FDP-Fraktionschefin Katja Suding kritisierte, dass Scholz direkt nach den Haushaltsberatungen der Bürgerschaft mit der Nachforderung für die Elbphilharmonie kommt. "Das ist wieder mal intransparente Machtpolitik à la Scholz an der Bürgerschaft vorbei", sagte Suding, die dem Bürgermeister "Scheckbuch-Mentalität" vorwarf. "Gutes Krisenmanagement sieht anders aus."

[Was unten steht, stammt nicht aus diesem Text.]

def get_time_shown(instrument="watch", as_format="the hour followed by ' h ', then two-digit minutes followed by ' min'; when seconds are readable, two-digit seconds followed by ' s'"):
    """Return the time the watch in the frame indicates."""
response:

SPD-Fraktionschef Andreas Dressel verteidigte den Kurs des Senats. "Eine wirkliche Alternative zum eingeschlagenen Weg hat bisher keine der Oppositionsfraktionen aufgezeigt", sagte Dressel. Die Bürgerschaft werde ausreichend Zeit haben, alle Fragen zu erörtern und zu klären. "Das ist angesichts der kaum erträglichen Belastungen für den Steuerzahler selbstverständlich", sagte der SPD-Politiker.

Für die SPD-Fraktion sei die Fertigstellung der Elbphilharmonie in städtischer Regie "keineswegs die risikoärmere Variante". Der fertig ausgearbeitete Vertrag mit Hochtief werde der Bürgerschaft zur Abstimmung vorgelegt. Die CDU hat schon angekündigt, "ihre parlamentarischen Möglichkeiten im Sinne der vielen Hamburger zu nutzen, die jetzt wissen wollen, wer die Verantwortung für die gravierenden Kostensteigerungen und die mehrjährige Bauzeitverzögerung nach dem Regierungswechsel trägt".

Elbphilharmonie-Generalintendant Christoph Lieben-Seutter reagierte gelassen auf die erneute Verschiebung des Eröffnungstermins. "Ich habe mich mit meinem Team schon seit Längerem darauf eingestellt, dass wir noch einige Jahre ohne Elbphilharmonie vor uns haben", sagte Lieben-Seutter. Er gehe davon aus, dass sein 2015 auslaufender Vertrag "mindestens bis 2018" verlängert werde.